Marc. Il y a deux choses : le cout d'achat des livres et le cout des transporteurs. On a des taux de remise qui sont ceux d'une librairie indépendante de niveau 1 et surtout on a des tarifs négociés avec les transporteurs. Sur le prix d'achat des livres, il sera toujours moins intéressant de passer par nous que de passer en direct auprès des éditeurs car on a le même taux de remise. On peut agir comme grossiste, mais il faut quand même qu'on prenne une petite marge. Ça reste très faible : moins de 10 %. Et on ne pourra jamais donner les mêmes conditions que si une librairie s'adresse directement à Hachette ou Interforum. On ne peut pas se substituer aux distributeurs classiques, mais on peut être un complément intéressant pour aider les petites librairies à l'étranger et leur permettre de résoudre une partie de leurs problèmes : les délais de transport, les droits de douanes, de dédouanement et de rapidité de livraison des bouquins dont elles ont besoin.
Une des critiques est adressée aux institutions françaises à l'étranger, qui ne font pas appel aux librairies et privent d'une certaine recette, les librairies francophones à l'étranger. Est-ce un marché que vous avez repéré ?
Marc. On a quelques clients qui sont des alliances françaises, mais on ne les démarche pas. Quand on reçoit une demande des institutions, on la prend car on reste commerçants. Emma. Pour trouver les bonnes solutions, et c'est ce que l'on veut, il faut bien regarder la situation, comprendre ce qu'il se passe et trouver des solutions pérennes. Pour les institutions, ce sont des problématiques budgétaires, aussi. Tout le monde est pris dans des difficultés et cherche des solutions.

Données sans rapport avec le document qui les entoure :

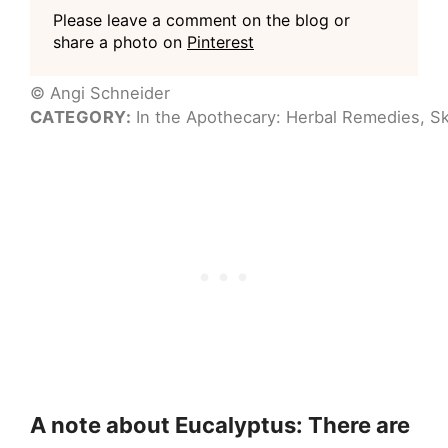
Please leave a comment on the blog or
share a photo on
Pinterest
© Angi Schneider
CATEGORY:
In the Apothecary: Herbal Remedies, Sk
A note about Eucalyptus: There are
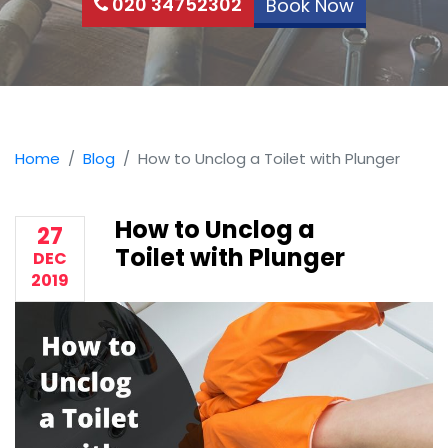
020 34752302
Book Now
Home
Blog
How to Unclog a Toilet with Plunger
How to Unclog a
27
Toilet with Plunger
DEC
2019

Quelle est votre vision de la librairie indépendante ?
Emma. Notre vision, c'est de diffuser la culture et les idées en expédiant des livres dans le monde entier. C'est pour ça qu'on a lancé Lireka. On a une carrière dans le livre, on adore les livres, on est français, et je ne vois pas pourquoi on laisserait la place à des Américains pour livrer des livres en français.
Marc. Ça rejoint un sujet dont on parle beaucoup dans les médias en ce moment. Le Président de la république a présenté le plan France 2030 en octobre 2021 à l'Élysée et a beaucoup insisté sur la notion d'indépendance et de souveraineté culturelle et numérique de la France et de l'Europe face aux acteurs américains et chinois, qui dominent (Gafam, Tiktok). Il y a une volonté de la part de la France et de l'Europe de faire émerger les acteurs locaux. On s'inscrit dans cette tendance ! Ce que l'on veut, c'est que ces livres soient diffusés partout où les gens le veulent.